* [INSTRUCTIONS FOR THE TASK]: I'd like the data below restated word for word, with the pictures left out.

(Limb landmark coordinates)
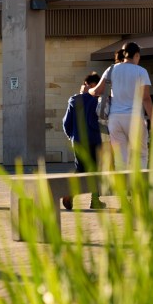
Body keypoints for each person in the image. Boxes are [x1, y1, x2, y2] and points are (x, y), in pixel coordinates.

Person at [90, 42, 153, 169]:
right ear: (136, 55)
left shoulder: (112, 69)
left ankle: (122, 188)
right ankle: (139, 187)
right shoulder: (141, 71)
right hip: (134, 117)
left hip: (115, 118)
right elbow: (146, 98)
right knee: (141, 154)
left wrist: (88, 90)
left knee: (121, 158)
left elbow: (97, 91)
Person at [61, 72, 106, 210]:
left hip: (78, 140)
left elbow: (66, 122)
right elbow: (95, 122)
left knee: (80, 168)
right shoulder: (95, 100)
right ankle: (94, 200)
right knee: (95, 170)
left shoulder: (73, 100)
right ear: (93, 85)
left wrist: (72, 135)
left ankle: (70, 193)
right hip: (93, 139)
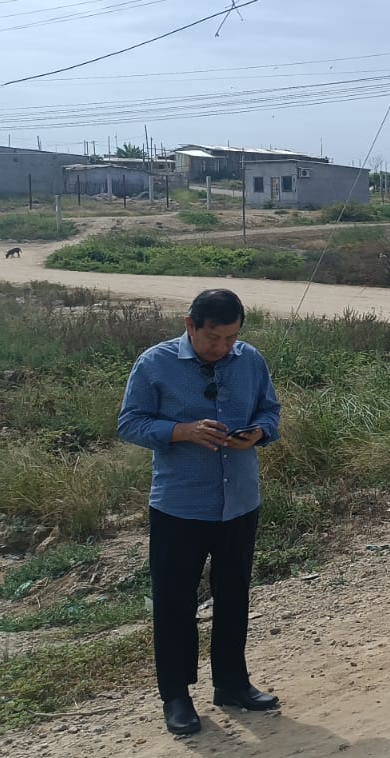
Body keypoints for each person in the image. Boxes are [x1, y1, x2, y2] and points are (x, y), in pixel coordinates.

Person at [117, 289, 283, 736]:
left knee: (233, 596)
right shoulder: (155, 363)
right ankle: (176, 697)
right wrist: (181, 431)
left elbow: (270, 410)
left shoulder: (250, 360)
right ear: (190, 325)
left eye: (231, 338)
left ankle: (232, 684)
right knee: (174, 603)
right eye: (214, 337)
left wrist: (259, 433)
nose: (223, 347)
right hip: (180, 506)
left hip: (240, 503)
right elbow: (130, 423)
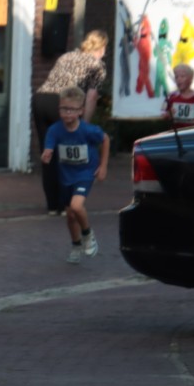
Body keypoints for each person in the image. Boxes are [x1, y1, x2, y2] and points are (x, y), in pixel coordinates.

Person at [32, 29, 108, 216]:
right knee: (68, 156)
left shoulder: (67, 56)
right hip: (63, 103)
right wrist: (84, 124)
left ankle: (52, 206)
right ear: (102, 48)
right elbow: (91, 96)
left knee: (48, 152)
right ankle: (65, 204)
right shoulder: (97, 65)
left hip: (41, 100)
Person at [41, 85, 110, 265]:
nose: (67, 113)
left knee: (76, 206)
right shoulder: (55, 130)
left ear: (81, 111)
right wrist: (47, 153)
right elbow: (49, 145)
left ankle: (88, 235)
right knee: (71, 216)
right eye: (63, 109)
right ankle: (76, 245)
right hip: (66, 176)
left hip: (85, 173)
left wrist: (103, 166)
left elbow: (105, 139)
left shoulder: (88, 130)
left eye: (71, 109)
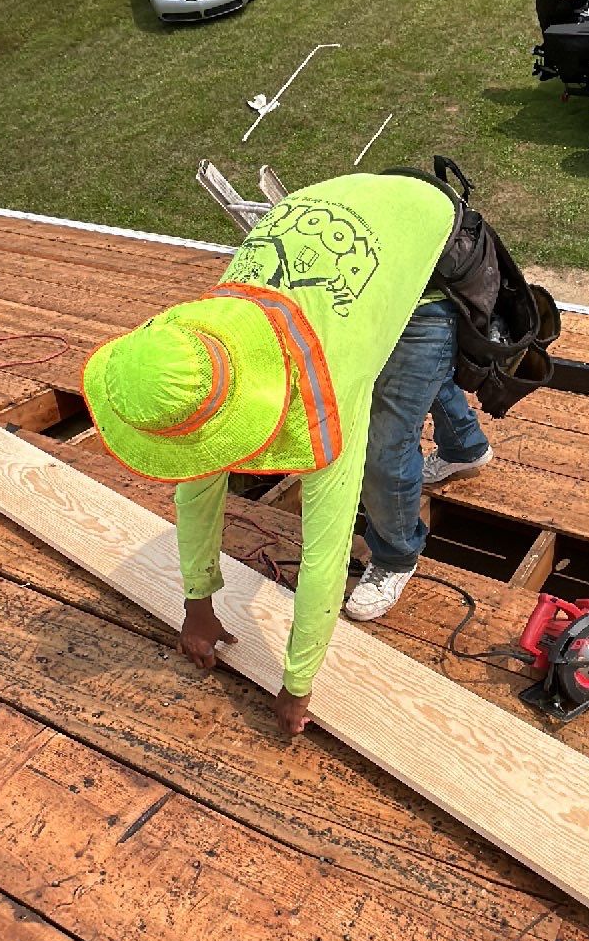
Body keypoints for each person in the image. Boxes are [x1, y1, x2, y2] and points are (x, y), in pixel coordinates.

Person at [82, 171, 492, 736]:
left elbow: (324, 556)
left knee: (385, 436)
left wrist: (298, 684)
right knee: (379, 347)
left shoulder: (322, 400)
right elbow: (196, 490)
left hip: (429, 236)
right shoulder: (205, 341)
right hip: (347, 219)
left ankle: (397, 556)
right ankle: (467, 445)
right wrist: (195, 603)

* [RESPONSE TO THIS EXERCISE]:
Body keypoints for each person in the image. Boxes are [x1, y1, x2, y2] and points are (x, y), in pixel coordinates.

Person at [90, 42, 153, 169]:
right ear: (136, 55)
left shoulder: (112, 69)
left ankle: (122, 188)
right ankle: (139, 187)
right shoulder: (141, 71)
right hip: (134, 117)
left hip: (115, 118)
right elbow: (146, 98)
right knee: (141, 154)
left wrist: (88, 90)
left knee: (121, 158)
left elbow: (97, 91)
Person at [61, 72, 106, 210]:
left hip: (78, 140)
left elbow: (66, 122)
right elbow: (95, 122)
left knee: (80, 168)
right shoulder: (95, 100)
right ankle: (94, 200)
right knee: (95, 170)
left shoulder: (73, 100)
right ear: (93, 85)
left wrist: (72, 135)
left ankle: (70, 193)
right hip: (93, 139)
Body keypoints for each person in the image. Boxes are [x1, y1, x2, y2] and points are (x, y), in pixel coordinates.

Person at [117, 289, 283, 736]:
left knee: (233, 596)
right shoulder: (155, 363)
right ankle: (176, 697)
right wrist: (181, 431)
left elbow: (270, 410)
left shoulder: (250, 360)
right ear: (190, 325)
left eye: (231, 338)
left ankle: (232, 684)
right knee: (174, 603)
right eye: (214, 337)
left wrist: (259, 433)
nose: (223, 347)
right hip: (180, 506)
left hip: (240, 503)
right elbow: (130, 423)
Body keypoints for each person in the image. Boxes are [x1, y1, x2, y2] and points are (x, y), in pixel coordinates.

Person at [32, 29, 108, 216]:
right knee: (68, 156)
left shoulder: (67, 56)
right hip: (63, 103)
right wrist: (84, 124)
left ankle: (52, 206)
right ear: (102, 48)
right elbow: (91, 96)
left knee: (48, 152)
right ankle: (65, 204)
right shoulder: (97, 65)
left hip: (41, 100)
Person at [41, 85, 110, 265]:
nose: (67, 113)
left knee: (76, 206)
right shoulder: (55, 130)
left ear: (81, 111)
right wrist: (47, 153)
right elbow: (49, 145)
left ankle: (88, 235)
right knee: (71, 216)
right eye: (63, 109)
right ankle: (76, 245)
right hip: (66, 176)
left hip: (85, 173)
left wrist: (103, 166)
left elbow: (105, 139)
left shoulder: (88, 130)
left eye: (71, 109)
Body keypoints for each person in the image. Boxes are [x1, y1, x2, y2] and points are (x, y), in pixel coordinates.

Person at [82, 171, 492, 736]:
left elbow: (324, 556)
left knee: (385, 436)
left wrist: (298, 684)
right knee: (379, 347)
left shoulder: (322, 400)
right elbow: (196, 490)
left hip: (429, 236)
right shoulder: (205, 341)
right hip: (347, 219)
left ankle: (397, 556)
right ankle: (467, 445)
right wrist: (195, 603)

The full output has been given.